▶ _Tugas dan Latihan_:
• 1. Jawablah pertanyaan berikut berdasarkan tulisan tentang Hari Kebangkitan Nasional.
(a) Dr. Wahidin Sudirohusodo adalah alumni sekolah apa?
(b) Organisasi apa yang lahir dari pertemuan pada 20 Mei 1908?
(c) Selain antarmasyarakat, kesenjangan yang sangat nyata juga terjadi antar apa?
• 2. Salin dengan persis bagian tulisan tentang Hari Kebangkitan Nasional yang dimulai pada kata-kata "Memaknai Hari Kebangkitan" dan berhenti setelah kata-kata "melahirkan Budi Utomo.".

Rabu, 30 Juli 2008

Memaknai Hari Kebangkitan Nasional

SETIAP tanggal 20 Mei, diperingati sebagai Hari Kebangkitan Nasional. Sejarah kita mencatat tokoh intelektual lokal pada masa itu, yakni dr. Wahidin Sudirohusodo, alumni Sekolah Dokter Jawa (STOVIA), memprakarsai pembentukan sebuah organisasi modern yang bergerak di bidang pendidikan dan kebudayaan.

Pada 20 Mei 1908, dia mengumpulkan para murid dari STOVIA, OSVIA, Sekolah Guru, Sekolah Pertanian, dan Sekolah Kedokteran Hewan di Jakarta, yang melahirkan Budi Utomo.
Dalam perjalanannya, Budi Utomo memang tidak lebih dari organisasi para priyayi Jawa dan kurang berperan dalam kancah politik maupun perjuangan kemerdekaan. Namun, gagasan mengenai perlunya membangun kesadaran berbangsa melalui pendidikan dan kebudayaan adalah terobosan pemikiran pada masa itu.
Semangat inilah yang terus berusaha dikumandangkan oleh para founding fathers republik dan para penerusnya demi menjaga dan memelihara persatuan dan kesatuan bangsa. Kini, yang menjadi pertanyaan kita: dalam situasi bangsa yang seperti sekarang ini, ketika arus disintegrasi menguat dan segala urusan senantiasa diwarnai nuansa SARA, masihkah makna Hari Kebangkitan Nasional 20 Mei 2008 relevan? :t
Jujur saja, mungkin banyak di antara kita yang ragu menjawab bahwa nilai-nilai itu masih relevan, apalagi melihat fakta bahwa apa yang terjadi di lapangan sangat berbeda antara bumi dan langit dengan nilai-nilai yang ingin ditanamkan. Terutama di tengah-tengah situasi di mana kualitas hidup yang dijalani sebagian besar rakyat Indonesia semakin menurun, sementara sebagian lainnya makin makmur dan sejahtera. Kesenjangan itu sangat nyata, bukan saja antar masyarakat, tetapi juga antar daerah.

▶ _Cuplikan Data_:

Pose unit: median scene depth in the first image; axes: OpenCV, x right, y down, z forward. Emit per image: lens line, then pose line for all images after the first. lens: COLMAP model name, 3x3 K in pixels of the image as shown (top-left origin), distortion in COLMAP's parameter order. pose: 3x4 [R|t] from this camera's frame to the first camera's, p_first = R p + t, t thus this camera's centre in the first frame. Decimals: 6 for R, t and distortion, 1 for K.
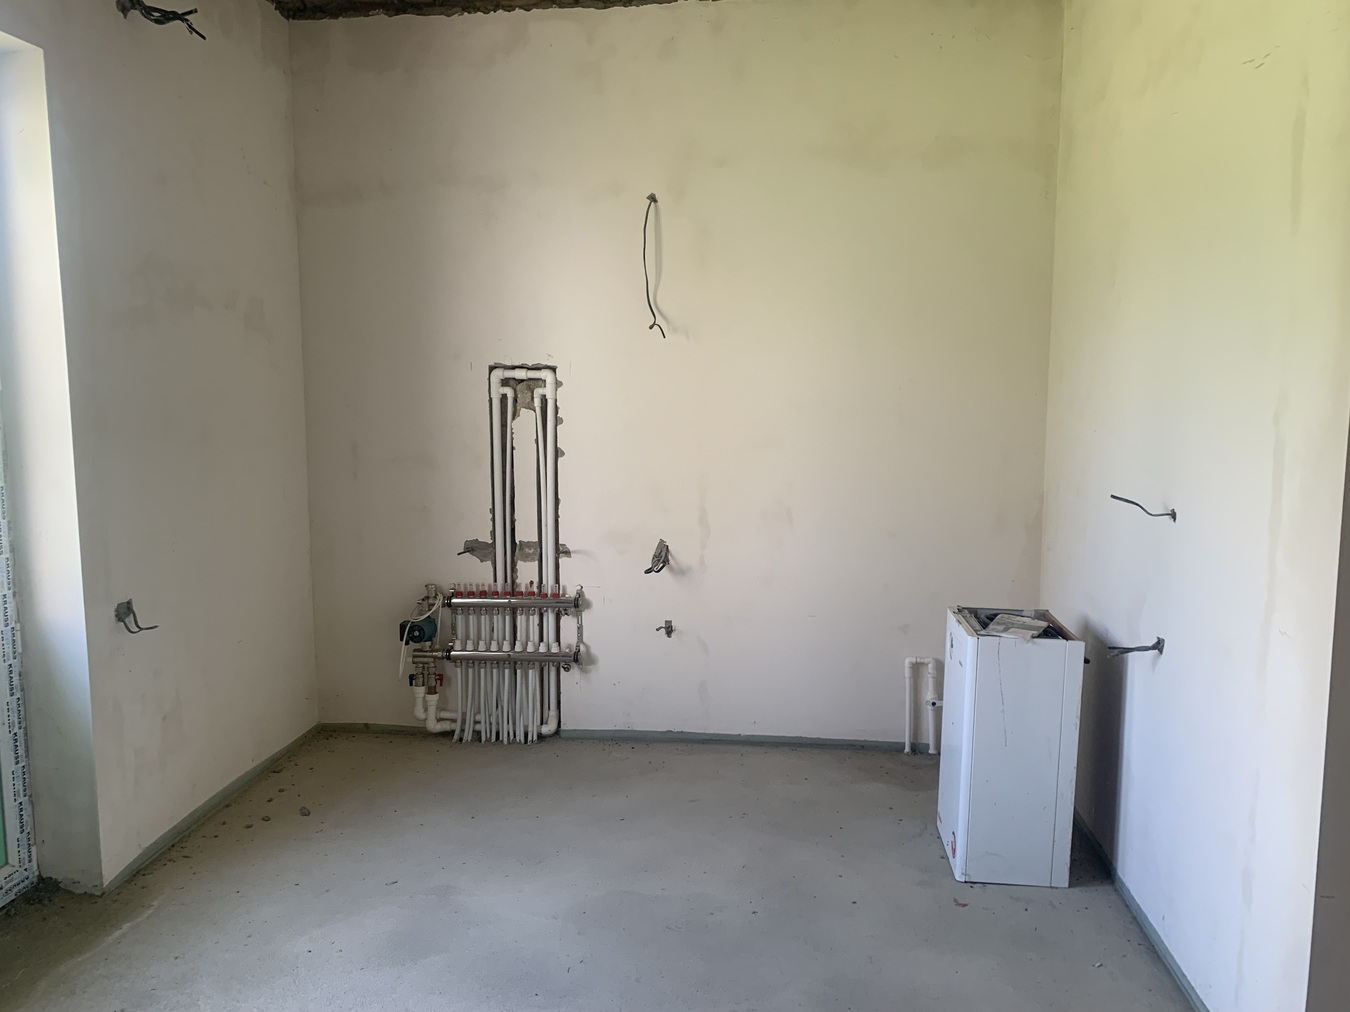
lens RADIAL K [[1044.4, 0, 712.7], [0, 1044.4, 496.5], [0, 0, 1]] dist [0.033833, -0.036931]
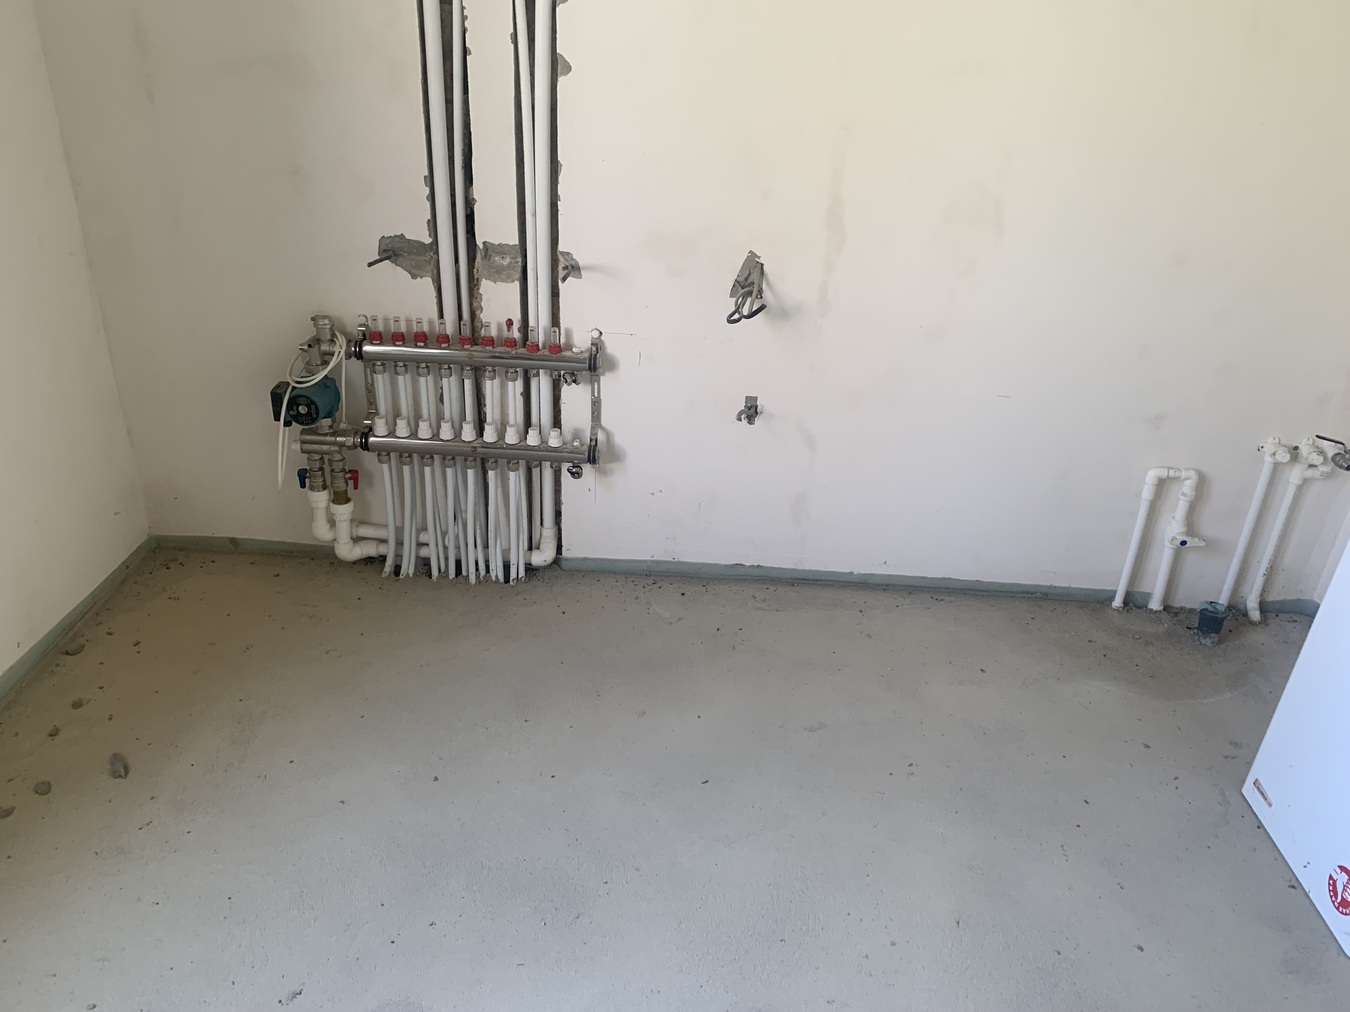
lens RADIAL K [[1044.4, 0, 710.4], [0, 1044.4, 518.7], [0, 0, 1]] dist [0.033833, -0.036931]
pose [[0.996849, 0.015383, 0.077819, -0.109486], [-0.042514, 0.931832, 0.360390, -0.023870], [-0.066970, -0.362563, 0.929550, 0.445417]]
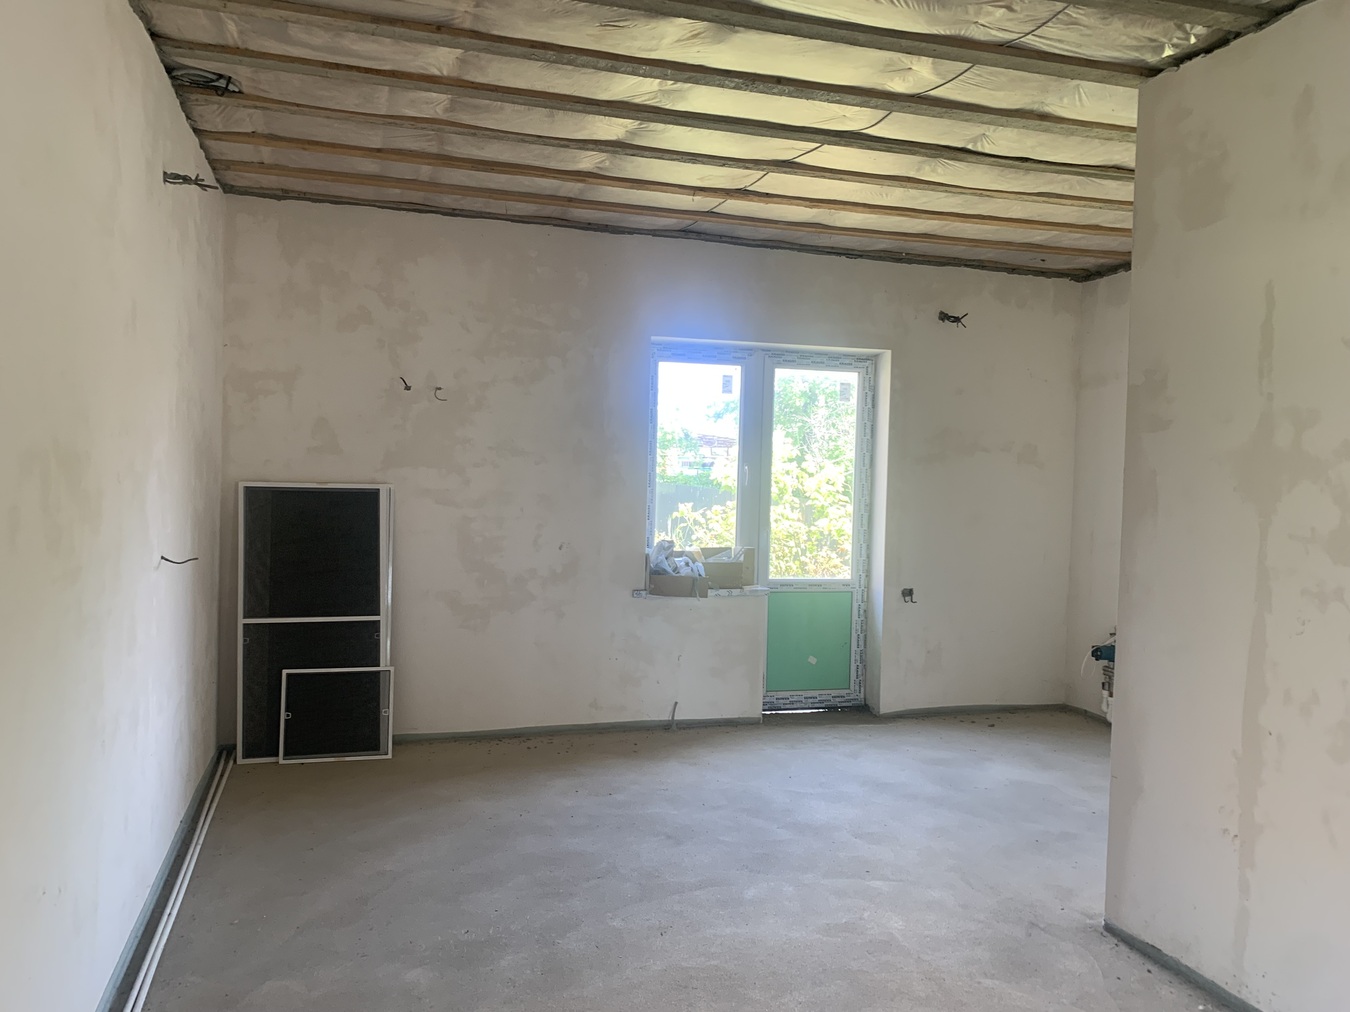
lens RADIAL K [[1044.4, 0, 663.3], [0, 1044.4, 509.6], [0, 0, 1]] dist [0.033833, -0.036931]
pose [[0.382465, 0.046201, -0.922814, 0.903188], [-0.134230, 0.990932, -0.006021, 0.014123], [0.914168, 0.126172, 0.385199, -0.230500]]
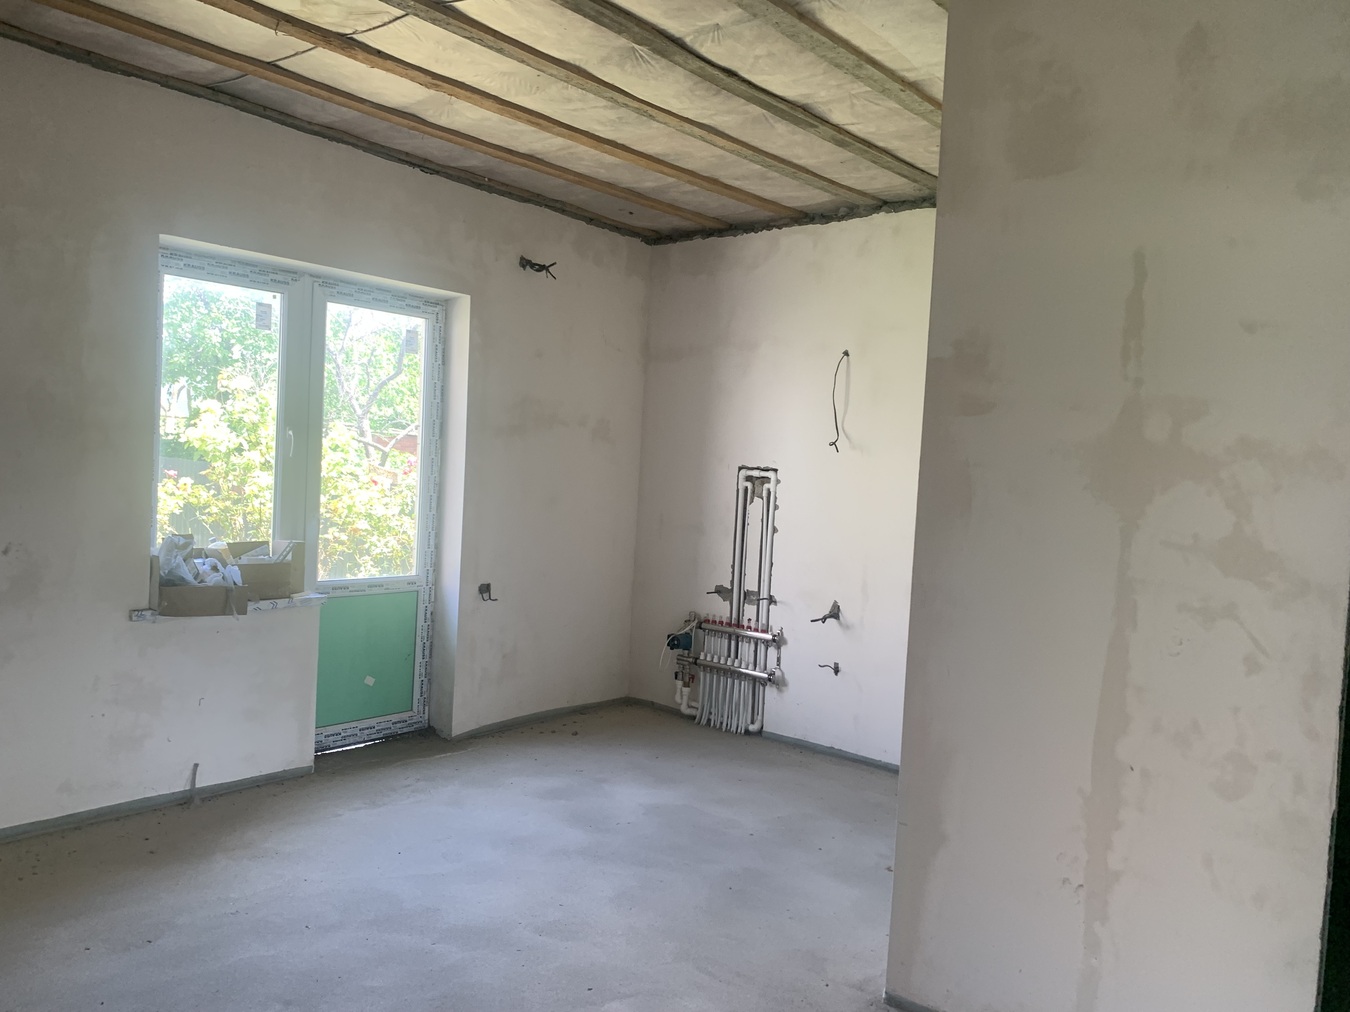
lens RADIAL K [[1044.4, 0, 678.7], [0, 1044.4, 512.2], [0, 0, 1]] dist [0.033833, -0.036931]
pose [[0.827114, 0.073254, -0.557241, 0.525793], [-0.119223, 0.991774, -0.046585, 0.015392], [0.549244, 0.104967, 0.829043, -0.241183]]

▶ _Jawaban Latihan_:
• 1.
(a) Sekolah Dokter Jawa (STOVIA)
(b) Budi Utomo
(c) Antardaerah

• 2.
Memaknai Hari Kebangkitan Nasional

SETIAP tanggal 20 Mei, diperingati sebagai Hari Kebangkitan Nasional. Sejarah kita mencatat tokoh intelektual lokal pada masa itu, yakni dr. Wahidin Sudirohusodo, alumni Sekolah Dokter Jawa (STOVIA), memprakarsai pembentukan sebuah organisasi modern yang bergerak di bidang pendidikan dan kebudayaan.

Pada 20 Mei 1908, dia mengumpulkan para murid dari STOVIA, OSVIA, Sekolah Guru, Sekolah Pertanian, dan Sekolah Kedokteran Hewan di Jakarta, yang melahirkan Budi Utomo.